[Extracted records]
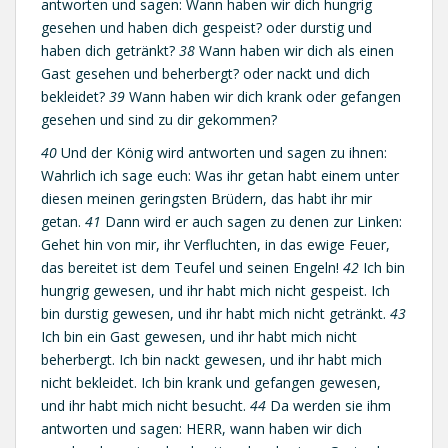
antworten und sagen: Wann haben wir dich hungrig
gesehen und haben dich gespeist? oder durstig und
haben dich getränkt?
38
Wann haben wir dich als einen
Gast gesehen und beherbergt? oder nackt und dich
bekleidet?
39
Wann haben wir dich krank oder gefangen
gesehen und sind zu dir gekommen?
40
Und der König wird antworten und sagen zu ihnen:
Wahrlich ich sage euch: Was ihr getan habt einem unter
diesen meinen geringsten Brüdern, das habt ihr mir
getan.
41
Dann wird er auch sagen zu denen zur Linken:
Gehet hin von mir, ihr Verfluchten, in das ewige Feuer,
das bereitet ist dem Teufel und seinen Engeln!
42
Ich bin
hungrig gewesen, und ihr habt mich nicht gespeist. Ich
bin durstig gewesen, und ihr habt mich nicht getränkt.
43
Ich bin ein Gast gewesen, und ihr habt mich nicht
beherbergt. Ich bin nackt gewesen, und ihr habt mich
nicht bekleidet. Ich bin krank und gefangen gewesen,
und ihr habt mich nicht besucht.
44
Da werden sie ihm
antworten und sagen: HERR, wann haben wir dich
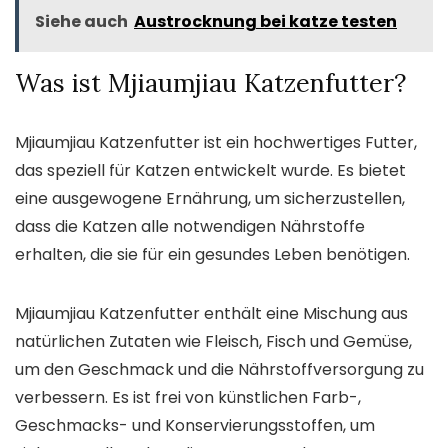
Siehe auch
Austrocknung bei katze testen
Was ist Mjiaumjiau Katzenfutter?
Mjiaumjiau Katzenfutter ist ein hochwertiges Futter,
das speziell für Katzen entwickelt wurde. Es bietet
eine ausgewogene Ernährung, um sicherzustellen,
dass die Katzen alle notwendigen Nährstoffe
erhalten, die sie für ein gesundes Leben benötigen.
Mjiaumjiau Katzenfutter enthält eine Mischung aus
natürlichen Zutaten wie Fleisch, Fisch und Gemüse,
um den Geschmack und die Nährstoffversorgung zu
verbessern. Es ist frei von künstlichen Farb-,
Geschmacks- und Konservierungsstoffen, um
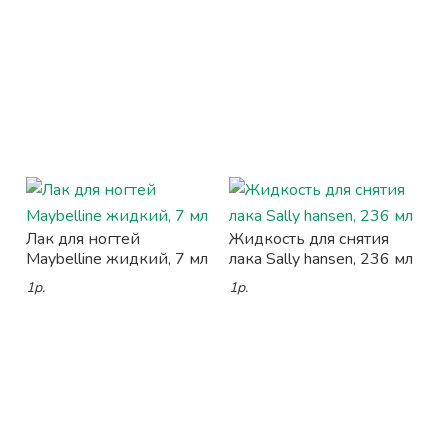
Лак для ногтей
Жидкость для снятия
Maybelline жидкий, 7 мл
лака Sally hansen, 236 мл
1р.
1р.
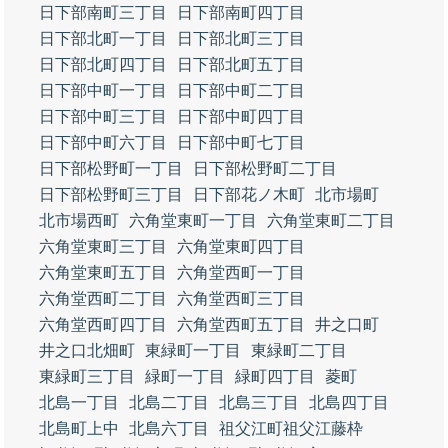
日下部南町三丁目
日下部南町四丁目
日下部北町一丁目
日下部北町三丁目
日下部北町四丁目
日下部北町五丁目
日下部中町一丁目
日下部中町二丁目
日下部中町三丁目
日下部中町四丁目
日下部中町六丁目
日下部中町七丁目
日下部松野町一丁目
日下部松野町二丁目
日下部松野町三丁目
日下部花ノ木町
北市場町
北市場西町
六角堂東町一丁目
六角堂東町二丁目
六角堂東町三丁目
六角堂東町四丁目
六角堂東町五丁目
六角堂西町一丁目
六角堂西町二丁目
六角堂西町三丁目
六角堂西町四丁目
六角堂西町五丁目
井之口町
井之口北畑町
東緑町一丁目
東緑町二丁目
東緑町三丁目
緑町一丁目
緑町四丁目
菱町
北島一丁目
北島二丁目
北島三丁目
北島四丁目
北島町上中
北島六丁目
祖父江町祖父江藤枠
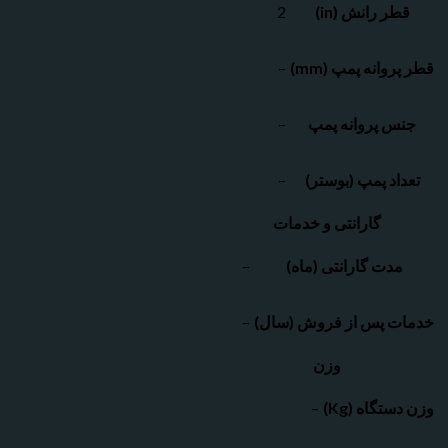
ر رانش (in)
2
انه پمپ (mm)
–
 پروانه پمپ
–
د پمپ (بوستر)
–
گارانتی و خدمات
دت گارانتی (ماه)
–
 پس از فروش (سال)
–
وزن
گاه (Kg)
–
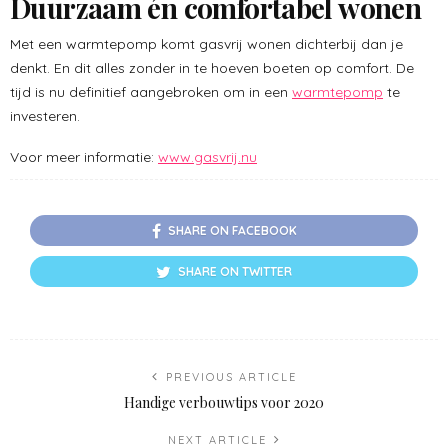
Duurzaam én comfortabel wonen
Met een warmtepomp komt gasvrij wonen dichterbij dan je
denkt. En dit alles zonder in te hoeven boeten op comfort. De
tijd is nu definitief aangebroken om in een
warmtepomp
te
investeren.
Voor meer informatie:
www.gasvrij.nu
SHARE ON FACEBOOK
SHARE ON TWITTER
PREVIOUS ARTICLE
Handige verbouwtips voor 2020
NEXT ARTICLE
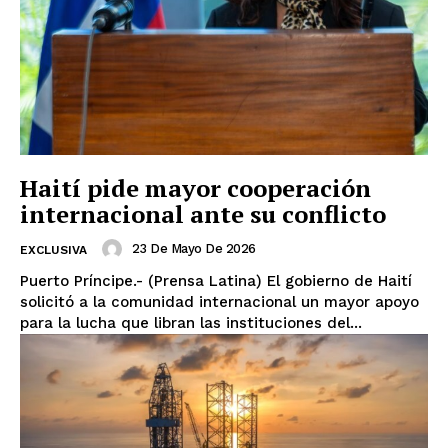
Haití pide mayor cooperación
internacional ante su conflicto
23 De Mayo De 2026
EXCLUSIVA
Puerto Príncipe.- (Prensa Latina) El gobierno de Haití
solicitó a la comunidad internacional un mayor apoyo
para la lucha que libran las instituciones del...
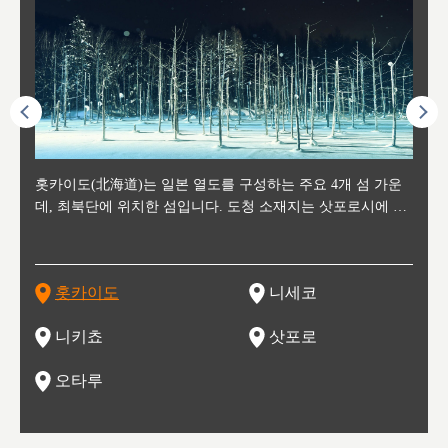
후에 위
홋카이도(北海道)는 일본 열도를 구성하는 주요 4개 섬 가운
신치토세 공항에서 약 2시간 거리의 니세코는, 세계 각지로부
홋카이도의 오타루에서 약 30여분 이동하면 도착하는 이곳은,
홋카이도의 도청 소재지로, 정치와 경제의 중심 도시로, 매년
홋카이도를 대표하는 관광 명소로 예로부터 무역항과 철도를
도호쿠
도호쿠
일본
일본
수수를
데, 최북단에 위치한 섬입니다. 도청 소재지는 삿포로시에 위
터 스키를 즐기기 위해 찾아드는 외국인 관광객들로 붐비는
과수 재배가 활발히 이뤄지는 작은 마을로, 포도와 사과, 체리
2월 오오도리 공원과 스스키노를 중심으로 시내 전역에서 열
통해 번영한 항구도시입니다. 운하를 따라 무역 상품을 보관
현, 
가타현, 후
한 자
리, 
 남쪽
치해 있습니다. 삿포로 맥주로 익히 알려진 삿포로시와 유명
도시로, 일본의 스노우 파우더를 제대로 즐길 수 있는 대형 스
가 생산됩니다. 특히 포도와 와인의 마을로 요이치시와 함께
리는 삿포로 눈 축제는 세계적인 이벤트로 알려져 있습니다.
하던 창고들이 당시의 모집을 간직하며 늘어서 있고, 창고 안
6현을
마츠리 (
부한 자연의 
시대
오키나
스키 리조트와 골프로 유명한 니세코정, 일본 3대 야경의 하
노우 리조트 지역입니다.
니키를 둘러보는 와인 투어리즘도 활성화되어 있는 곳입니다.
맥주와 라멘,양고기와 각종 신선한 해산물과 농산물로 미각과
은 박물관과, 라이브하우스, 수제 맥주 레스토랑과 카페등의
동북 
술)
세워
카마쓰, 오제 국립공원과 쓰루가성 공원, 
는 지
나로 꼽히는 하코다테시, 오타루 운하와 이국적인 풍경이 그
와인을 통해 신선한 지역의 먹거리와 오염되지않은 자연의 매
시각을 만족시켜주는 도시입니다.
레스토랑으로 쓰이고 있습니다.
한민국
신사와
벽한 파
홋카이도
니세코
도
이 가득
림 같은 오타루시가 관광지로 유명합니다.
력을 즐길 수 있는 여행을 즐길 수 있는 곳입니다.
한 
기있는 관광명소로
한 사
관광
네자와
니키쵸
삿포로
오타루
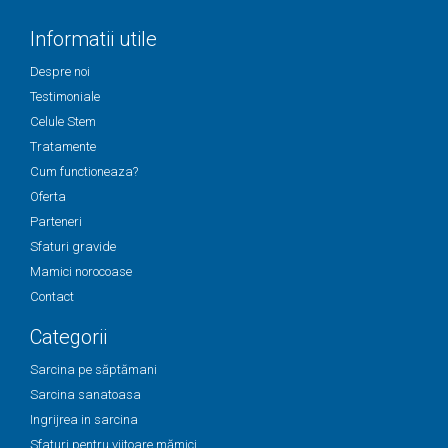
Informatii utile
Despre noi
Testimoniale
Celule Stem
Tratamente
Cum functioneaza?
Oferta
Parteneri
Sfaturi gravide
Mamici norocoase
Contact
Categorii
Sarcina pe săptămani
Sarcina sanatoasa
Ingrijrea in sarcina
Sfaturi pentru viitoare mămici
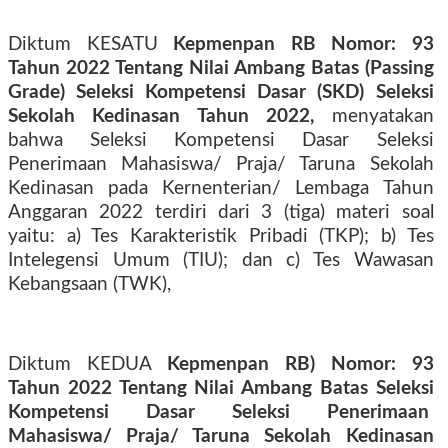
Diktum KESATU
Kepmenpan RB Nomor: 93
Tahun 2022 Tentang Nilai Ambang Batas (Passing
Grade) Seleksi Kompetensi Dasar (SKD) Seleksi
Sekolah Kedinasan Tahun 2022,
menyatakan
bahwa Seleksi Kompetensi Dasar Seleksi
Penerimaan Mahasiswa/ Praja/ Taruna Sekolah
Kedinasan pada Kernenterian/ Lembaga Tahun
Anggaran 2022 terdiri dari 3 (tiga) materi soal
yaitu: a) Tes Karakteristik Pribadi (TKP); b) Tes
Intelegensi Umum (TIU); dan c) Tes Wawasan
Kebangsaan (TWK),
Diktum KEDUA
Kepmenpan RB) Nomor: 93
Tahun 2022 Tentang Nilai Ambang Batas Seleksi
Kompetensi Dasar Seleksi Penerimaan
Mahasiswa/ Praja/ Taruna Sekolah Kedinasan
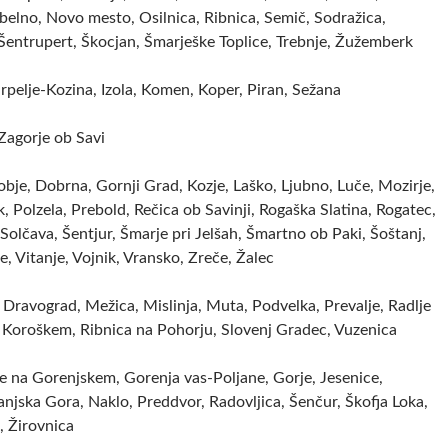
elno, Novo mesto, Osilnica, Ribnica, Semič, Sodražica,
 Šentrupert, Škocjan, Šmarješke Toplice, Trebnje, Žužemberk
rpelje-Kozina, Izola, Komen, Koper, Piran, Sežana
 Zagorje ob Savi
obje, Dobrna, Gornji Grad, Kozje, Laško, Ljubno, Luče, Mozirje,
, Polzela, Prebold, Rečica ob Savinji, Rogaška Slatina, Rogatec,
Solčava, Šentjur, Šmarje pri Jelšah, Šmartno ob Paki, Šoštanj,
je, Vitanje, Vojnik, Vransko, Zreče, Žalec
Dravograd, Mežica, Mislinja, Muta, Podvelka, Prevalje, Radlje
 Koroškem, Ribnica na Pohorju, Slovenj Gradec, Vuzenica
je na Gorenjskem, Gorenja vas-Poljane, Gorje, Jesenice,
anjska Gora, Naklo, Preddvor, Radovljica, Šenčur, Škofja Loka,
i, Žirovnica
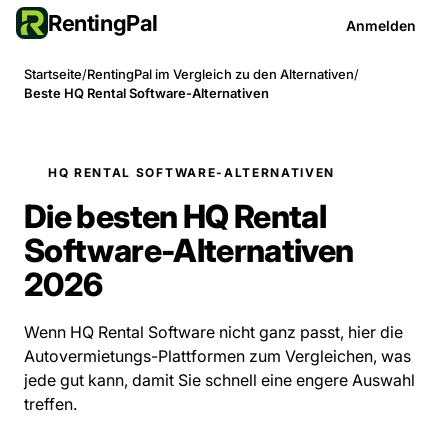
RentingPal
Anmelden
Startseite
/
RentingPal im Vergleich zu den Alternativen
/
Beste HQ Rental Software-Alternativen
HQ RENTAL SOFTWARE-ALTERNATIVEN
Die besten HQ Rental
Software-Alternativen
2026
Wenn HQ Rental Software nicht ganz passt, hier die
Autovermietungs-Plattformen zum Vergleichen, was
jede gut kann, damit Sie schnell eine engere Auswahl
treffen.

◆ TASK PROMPT ◆
Pictures aside, print exactly the lines above starting with the one containing "www.gasvrij.nu" and going on through the one containing "신치토세 공항에서 약 2시간 거리의 니세코는, 세계 각지로부".

◆ PROBLEM SOLUTION ◆
www.gasvrij.nu
SHARE ON FACEBOOK
SHARE ON TWITTER
PREVIOUS ARTICLE
Handige verbouwtips voor 2020
NEXT ARTICLE
Haití pide mayor cooperación
internacional ante su conflicto
23 De Mayo De 2026
EXCLUSIVA
Puerto Príncipe.- (Prensa Latina) El gobierno de Haití
solicitó a la comunidad internacional un mayor apoyo
para la lucha que libran las instituciones del...
후에 위
홋카이도(北海道)는 일본 열도를 구성하는 주요 4개 섬 가운
신치토세 공항에서 약 2시간 거리의 니세코는, 세계 각지로부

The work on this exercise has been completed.